RECORDS SHOWN ::
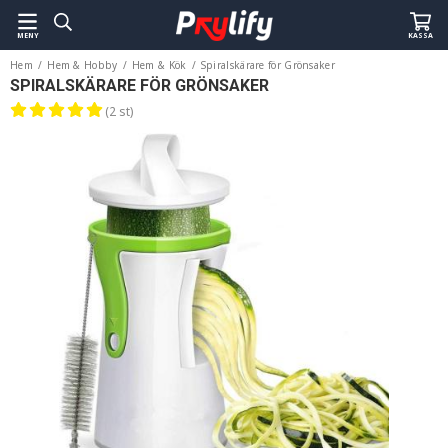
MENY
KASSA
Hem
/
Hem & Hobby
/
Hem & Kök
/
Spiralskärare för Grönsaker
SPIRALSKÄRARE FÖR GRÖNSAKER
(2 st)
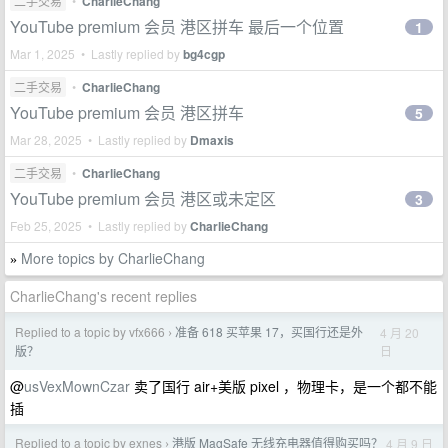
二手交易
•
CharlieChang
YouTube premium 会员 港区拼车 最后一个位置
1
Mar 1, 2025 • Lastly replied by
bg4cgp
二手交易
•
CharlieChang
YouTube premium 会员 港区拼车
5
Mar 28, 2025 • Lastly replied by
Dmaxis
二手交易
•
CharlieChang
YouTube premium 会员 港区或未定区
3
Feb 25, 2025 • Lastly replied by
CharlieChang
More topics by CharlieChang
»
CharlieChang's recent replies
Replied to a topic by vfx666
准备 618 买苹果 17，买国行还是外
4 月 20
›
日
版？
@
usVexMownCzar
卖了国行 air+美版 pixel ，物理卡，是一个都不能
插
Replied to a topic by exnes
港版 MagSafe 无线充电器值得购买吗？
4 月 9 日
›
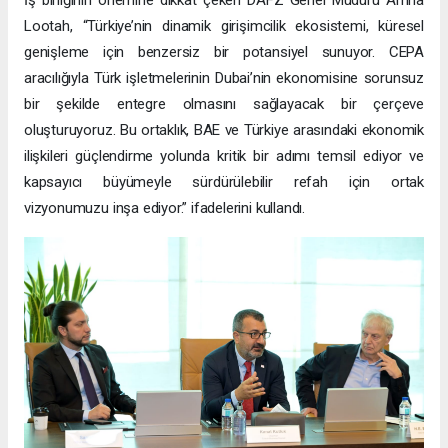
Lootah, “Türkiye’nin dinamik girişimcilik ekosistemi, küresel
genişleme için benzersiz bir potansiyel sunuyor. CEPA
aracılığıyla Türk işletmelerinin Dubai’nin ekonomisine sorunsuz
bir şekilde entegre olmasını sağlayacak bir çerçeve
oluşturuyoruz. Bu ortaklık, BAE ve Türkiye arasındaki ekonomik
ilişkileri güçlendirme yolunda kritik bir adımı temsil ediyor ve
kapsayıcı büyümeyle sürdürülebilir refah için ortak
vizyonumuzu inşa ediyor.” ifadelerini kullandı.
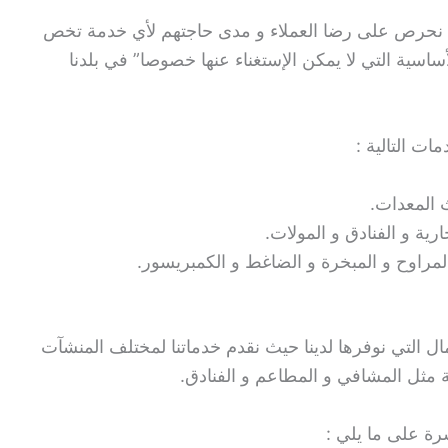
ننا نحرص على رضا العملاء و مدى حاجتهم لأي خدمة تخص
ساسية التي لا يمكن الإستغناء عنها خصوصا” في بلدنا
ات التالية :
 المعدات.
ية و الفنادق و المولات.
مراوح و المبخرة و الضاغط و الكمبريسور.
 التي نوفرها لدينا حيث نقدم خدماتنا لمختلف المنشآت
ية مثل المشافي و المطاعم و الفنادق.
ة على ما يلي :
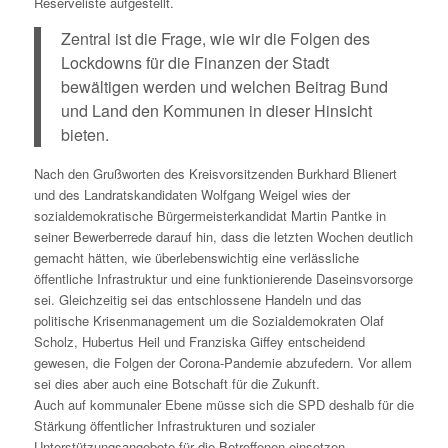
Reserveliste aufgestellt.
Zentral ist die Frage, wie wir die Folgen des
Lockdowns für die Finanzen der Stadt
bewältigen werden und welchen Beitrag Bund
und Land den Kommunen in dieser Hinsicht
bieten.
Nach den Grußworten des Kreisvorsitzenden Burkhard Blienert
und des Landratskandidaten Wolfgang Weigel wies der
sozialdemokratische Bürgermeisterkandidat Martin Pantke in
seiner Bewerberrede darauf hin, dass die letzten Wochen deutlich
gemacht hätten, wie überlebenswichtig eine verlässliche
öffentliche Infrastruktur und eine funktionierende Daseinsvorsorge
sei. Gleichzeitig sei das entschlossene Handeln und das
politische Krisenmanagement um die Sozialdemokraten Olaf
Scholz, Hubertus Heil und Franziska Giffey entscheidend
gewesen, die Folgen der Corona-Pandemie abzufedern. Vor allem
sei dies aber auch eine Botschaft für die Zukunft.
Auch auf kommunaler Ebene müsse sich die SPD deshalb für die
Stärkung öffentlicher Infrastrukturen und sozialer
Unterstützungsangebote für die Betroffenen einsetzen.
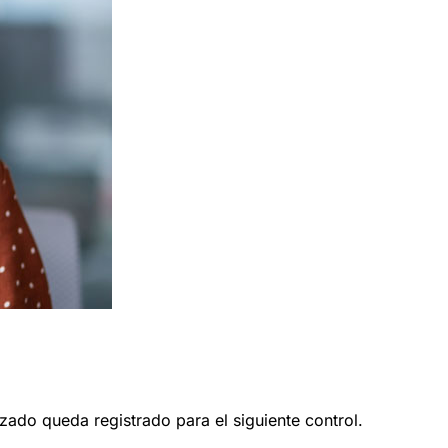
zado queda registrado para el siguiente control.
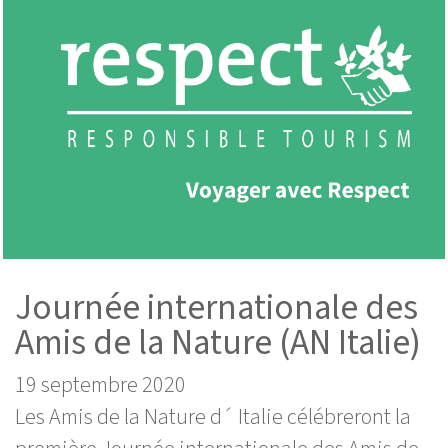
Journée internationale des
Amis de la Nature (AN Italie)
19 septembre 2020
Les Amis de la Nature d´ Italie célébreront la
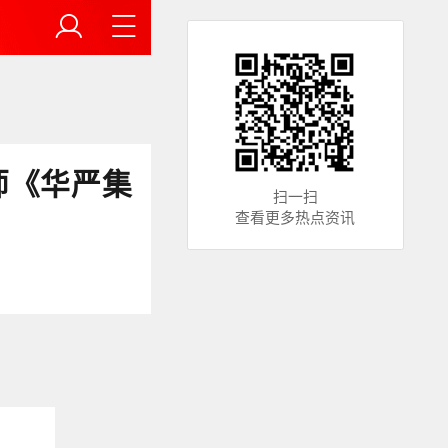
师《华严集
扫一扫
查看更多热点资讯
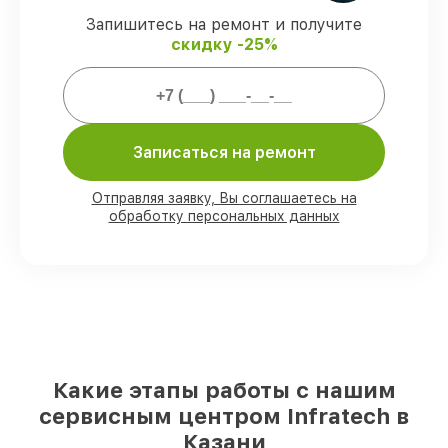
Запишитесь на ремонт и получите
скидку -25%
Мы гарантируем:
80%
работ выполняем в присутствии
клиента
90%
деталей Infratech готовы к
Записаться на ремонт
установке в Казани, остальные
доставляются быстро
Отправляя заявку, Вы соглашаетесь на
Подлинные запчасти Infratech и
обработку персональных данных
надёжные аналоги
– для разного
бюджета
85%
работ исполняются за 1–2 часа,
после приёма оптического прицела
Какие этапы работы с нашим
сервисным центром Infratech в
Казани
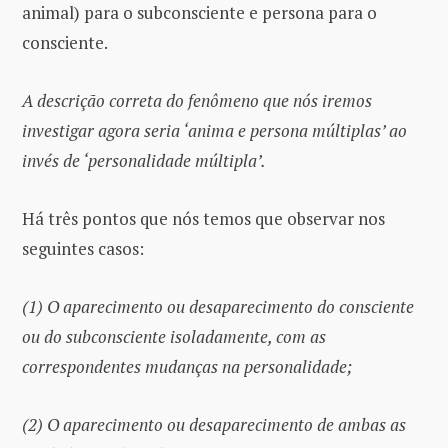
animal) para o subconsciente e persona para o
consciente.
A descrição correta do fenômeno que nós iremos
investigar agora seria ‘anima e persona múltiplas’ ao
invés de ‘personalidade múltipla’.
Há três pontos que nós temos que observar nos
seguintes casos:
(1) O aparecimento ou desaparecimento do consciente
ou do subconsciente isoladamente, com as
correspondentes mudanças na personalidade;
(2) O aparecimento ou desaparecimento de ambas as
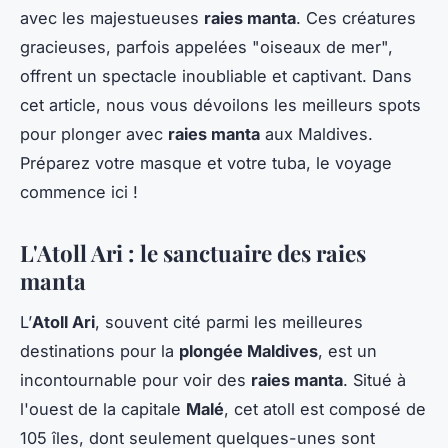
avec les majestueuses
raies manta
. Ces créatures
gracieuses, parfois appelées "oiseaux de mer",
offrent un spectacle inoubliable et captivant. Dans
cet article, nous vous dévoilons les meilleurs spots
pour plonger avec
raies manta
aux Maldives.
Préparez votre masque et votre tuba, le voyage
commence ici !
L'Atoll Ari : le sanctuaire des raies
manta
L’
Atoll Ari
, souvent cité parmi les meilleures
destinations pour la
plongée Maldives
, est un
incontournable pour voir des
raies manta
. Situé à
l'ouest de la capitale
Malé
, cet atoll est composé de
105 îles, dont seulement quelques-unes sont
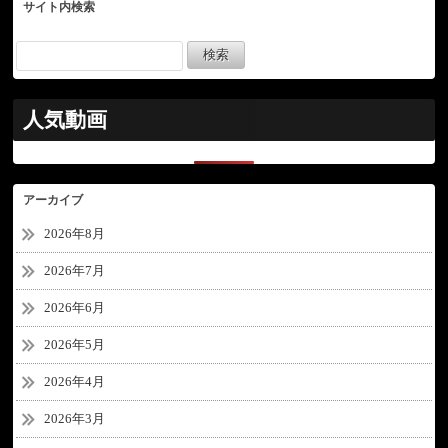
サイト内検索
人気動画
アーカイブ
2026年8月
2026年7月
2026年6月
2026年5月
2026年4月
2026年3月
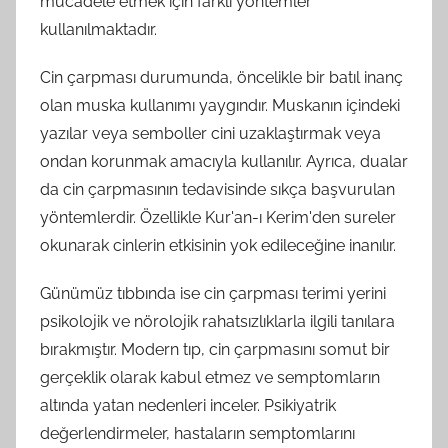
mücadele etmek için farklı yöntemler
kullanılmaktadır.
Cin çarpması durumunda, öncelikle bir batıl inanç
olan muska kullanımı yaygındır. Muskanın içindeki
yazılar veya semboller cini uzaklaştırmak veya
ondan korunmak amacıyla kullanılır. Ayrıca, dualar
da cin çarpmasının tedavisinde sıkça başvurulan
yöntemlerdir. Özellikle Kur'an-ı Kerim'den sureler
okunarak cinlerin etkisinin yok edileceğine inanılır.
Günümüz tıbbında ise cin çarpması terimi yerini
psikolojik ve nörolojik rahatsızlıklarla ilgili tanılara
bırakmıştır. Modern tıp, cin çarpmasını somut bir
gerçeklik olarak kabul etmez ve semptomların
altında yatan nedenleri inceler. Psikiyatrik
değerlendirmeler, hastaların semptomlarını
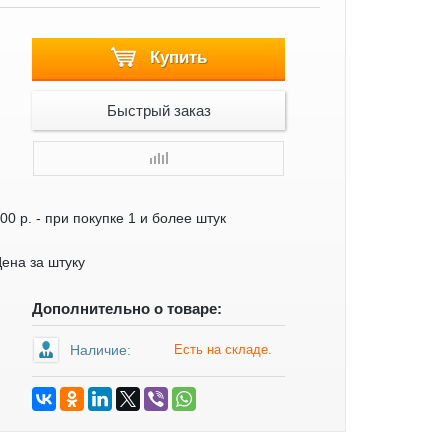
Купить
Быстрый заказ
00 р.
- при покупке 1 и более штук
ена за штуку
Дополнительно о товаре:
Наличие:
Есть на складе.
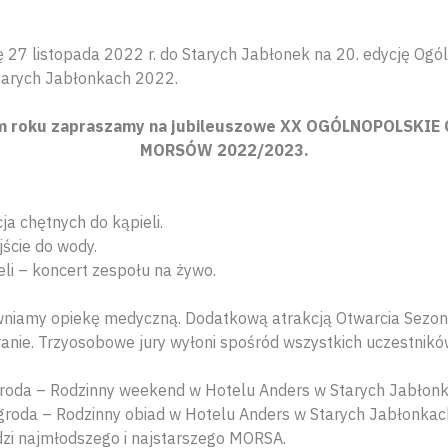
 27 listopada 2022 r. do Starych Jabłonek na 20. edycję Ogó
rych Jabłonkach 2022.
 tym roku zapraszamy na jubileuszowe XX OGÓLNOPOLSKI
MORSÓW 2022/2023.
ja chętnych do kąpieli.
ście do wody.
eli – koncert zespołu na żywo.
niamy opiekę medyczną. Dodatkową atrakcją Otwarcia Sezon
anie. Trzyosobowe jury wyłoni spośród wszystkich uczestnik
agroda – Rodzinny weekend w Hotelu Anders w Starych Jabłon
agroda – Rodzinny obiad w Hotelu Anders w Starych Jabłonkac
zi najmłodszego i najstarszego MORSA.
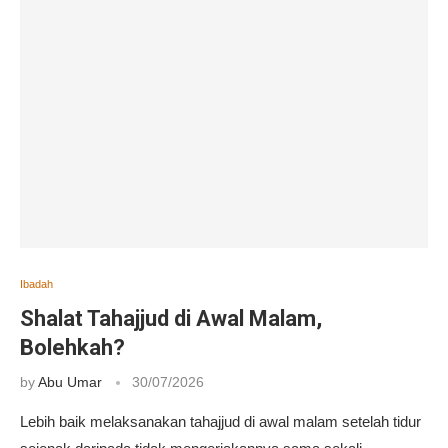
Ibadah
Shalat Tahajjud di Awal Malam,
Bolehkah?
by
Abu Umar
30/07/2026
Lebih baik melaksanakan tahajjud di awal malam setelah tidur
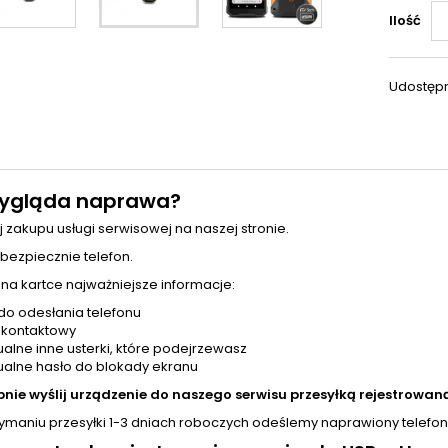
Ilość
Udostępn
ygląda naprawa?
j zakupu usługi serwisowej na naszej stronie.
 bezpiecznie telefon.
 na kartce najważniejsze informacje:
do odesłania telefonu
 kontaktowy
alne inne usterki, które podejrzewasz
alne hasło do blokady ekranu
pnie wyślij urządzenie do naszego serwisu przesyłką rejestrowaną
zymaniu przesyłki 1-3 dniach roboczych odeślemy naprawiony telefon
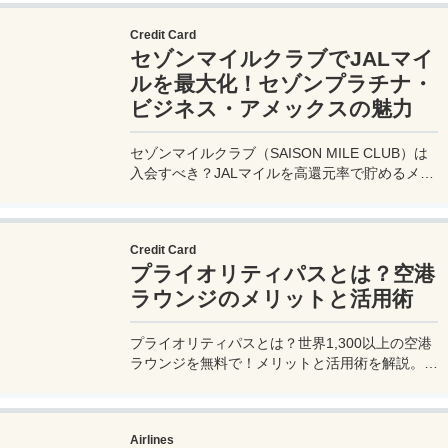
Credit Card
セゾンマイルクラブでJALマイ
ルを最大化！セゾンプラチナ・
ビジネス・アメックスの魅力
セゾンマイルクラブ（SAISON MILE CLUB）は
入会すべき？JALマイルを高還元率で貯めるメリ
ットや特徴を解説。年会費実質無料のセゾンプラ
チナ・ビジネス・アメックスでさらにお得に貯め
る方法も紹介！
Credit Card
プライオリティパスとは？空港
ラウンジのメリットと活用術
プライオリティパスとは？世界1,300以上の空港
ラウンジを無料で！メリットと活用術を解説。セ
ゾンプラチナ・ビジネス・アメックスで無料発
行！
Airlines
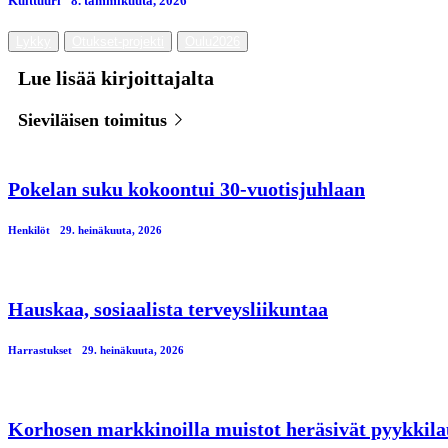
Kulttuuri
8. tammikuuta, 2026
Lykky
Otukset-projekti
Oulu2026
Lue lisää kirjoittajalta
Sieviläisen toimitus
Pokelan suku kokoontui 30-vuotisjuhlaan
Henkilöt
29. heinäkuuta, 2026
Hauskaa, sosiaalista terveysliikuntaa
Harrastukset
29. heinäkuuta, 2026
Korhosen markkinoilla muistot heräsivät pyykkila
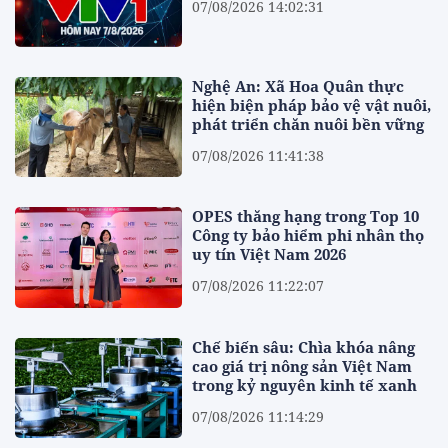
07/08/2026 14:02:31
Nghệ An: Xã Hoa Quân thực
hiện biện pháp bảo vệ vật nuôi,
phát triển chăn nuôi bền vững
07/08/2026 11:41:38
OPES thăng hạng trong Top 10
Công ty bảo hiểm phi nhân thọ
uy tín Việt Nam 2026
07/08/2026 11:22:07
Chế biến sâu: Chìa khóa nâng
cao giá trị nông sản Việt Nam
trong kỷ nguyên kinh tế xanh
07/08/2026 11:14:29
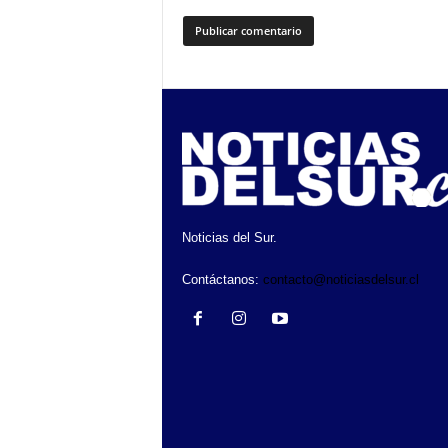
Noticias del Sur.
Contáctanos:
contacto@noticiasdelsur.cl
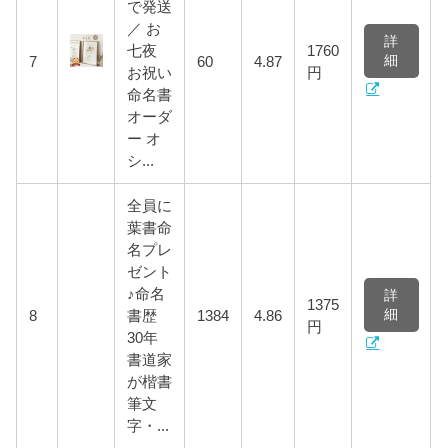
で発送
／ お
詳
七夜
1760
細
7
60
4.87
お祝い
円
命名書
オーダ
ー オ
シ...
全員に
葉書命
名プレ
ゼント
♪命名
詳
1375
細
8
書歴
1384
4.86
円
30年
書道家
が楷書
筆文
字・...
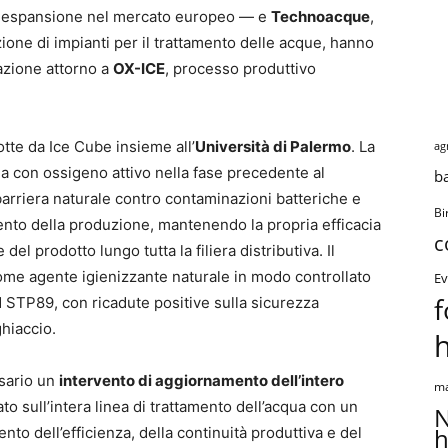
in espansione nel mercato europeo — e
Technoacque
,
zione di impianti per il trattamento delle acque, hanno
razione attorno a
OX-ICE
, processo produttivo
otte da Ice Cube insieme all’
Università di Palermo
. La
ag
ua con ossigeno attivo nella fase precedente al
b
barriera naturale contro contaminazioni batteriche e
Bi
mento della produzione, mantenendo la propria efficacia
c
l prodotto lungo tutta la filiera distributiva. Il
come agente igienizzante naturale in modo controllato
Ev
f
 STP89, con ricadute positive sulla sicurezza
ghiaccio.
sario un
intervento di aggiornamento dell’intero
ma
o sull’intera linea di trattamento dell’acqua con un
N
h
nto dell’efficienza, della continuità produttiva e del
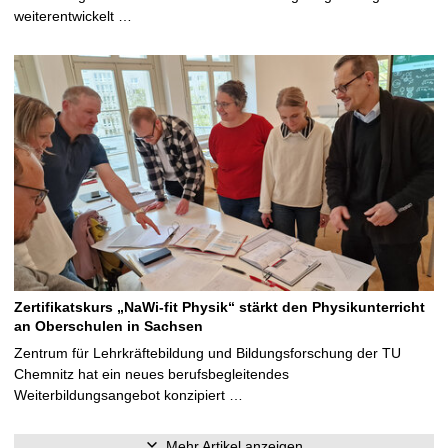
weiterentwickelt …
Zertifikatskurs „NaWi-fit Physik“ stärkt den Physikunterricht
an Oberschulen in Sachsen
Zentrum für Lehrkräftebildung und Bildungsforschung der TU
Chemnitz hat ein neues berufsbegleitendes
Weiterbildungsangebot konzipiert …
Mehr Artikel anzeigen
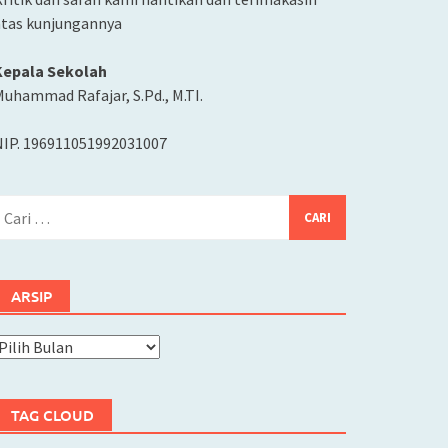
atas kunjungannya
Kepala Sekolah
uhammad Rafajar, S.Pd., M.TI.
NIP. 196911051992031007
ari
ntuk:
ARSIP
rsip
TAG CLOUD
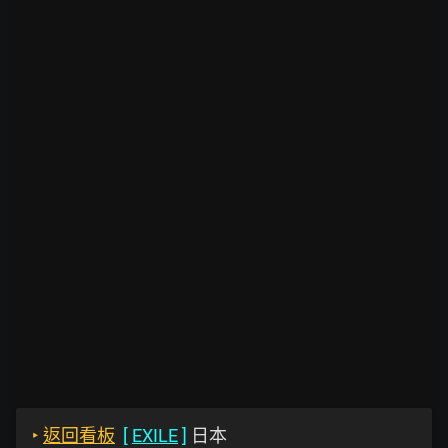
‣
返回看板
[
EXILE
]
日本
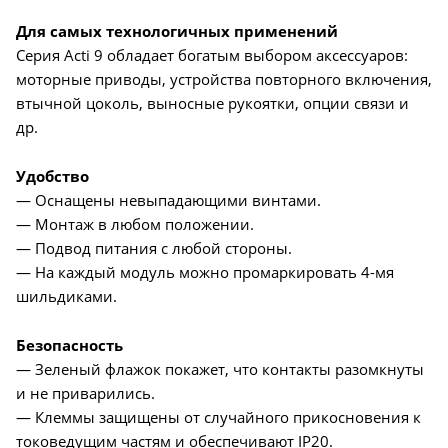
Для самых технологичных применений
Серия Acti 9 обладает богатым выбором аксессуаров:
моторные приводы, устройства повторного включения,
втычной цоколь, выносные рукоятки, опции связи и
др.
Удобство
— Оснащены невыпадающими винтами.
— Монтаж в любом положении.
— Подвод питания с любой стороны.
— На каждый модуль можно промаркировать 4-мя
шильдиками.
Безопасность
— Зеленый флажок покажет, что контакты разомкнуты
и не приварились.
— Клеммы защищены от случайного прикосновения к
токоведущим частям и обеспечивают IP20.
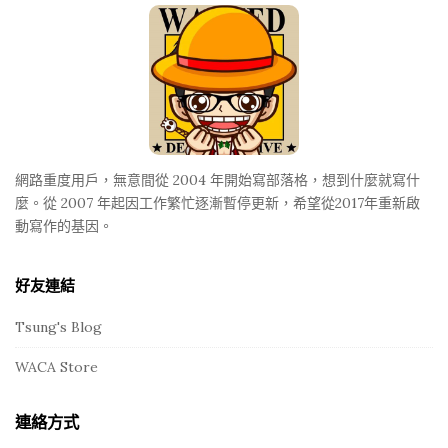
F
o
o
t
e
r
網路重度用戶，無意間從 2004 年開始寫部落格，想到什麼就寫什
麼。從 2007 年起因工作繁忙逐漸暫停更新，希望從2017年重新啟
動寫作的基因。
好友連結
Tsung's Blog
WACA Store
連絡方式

EXERCISE INSTRUCTIONS :: Once you have returned the line containing "gemacht hätten, wie", stop; begin at the first line of the material, keep each line exact, and skip the pictures.

OUTPUT BELOW ::
MENY
KASSA
Hem
/
Hem & Hobby
/
Hem & Kök
/
Spiralskärare för Grönsaker
SPIRALSKÄRARE FÖR GRÖNSAKER
(2 st)
二手交易
•
CharlieChang
YouTube premium 会员 港区拼车 最后一个位置
1
Mar 1, 2025 • Lastly replied by
bg4cgp
二手交易
•
CharlieChang
YouTube premium 会员 港区拼车
5
Mar 28, 2025 • Lastly replied by
Dmaxis
二手交易
•
CharlieChang
YouTube premium 会员 港区或未定区
3
Feb 25, 2025 • Lastly replied by
CharlieChang
More topics by CharlieChang
»
CharlieChang's recent replies
Replied to a topic by vfx666
准备 618 买苹果 17，买国行还是外
4 月 20
›
日
版？
@
usVexMownCzar
卖了国行 air+美版 pixel ，物理卡，是一个都不能
插
Replied to a topic by exnes
港版 MagSafe 无线充电器值得购买吗？
4 月 9 日
›
Lootah, “Türkiye’nin dinamik girişimcilik ekosistemi, küresel
genişleme için benzersiz bir potansiyel sunuyor. CEPA
aracılığıyla Türk işletmelerinin Dubai’nin ekonomisine sorunsuz
bir şekilde entegre olmasını sağlayacak bir çerçeve
oluşturuyoruz. Bu ortaklık, BAE ve Türkiye arasındaki ekonomik
ilişkileri güçlendirme yolunda kritik bir adımı temsil ediyor ve
kapsayıcı büyümeyle sürdürülebilir refah için ortak
vizyonumuzu inşa ediyor.” ifadelerini kullandı.
ننا نحرص على رضا العملاء و مدى حاجتهم لأي خدمة تخص
ساسية التي لا يمكن الإستغناء عنها خصوصا” في بلدنا
ات التالية :
 المعدات.
ية و الفنادق و المولات.
مراوح و المبخرة و الضاغط و الكمبريسور.
 التي نوفرها لدينا حيث نقدم خدماتنا لمختلف المنشآت
ية مثل المشافي و المطاعم و الفنادق.
ة على ما يلي :
Reserveliste aufgestellt.
Zentral ist die Frage, wie wir die Folgen des
Lockdowns für die Finanzen der Stadt
bewältigen werden und welchen Beitrag Bund
und Land den Kommunen in dieser Hinsicht
bieten.
Nach den Grußworten des Kreisvorsitzenden Burkhard Blienert
und des Landratskandidaten Wolfgang Weigel wies der
sozialdemokratische Bürgermeisterkandidat Martin Pantke in
seiner Bewerberrede darauf hin, dass die letzten Wochen deutlich
gemacht hätten, wie überlebenswichtig eine verlässliche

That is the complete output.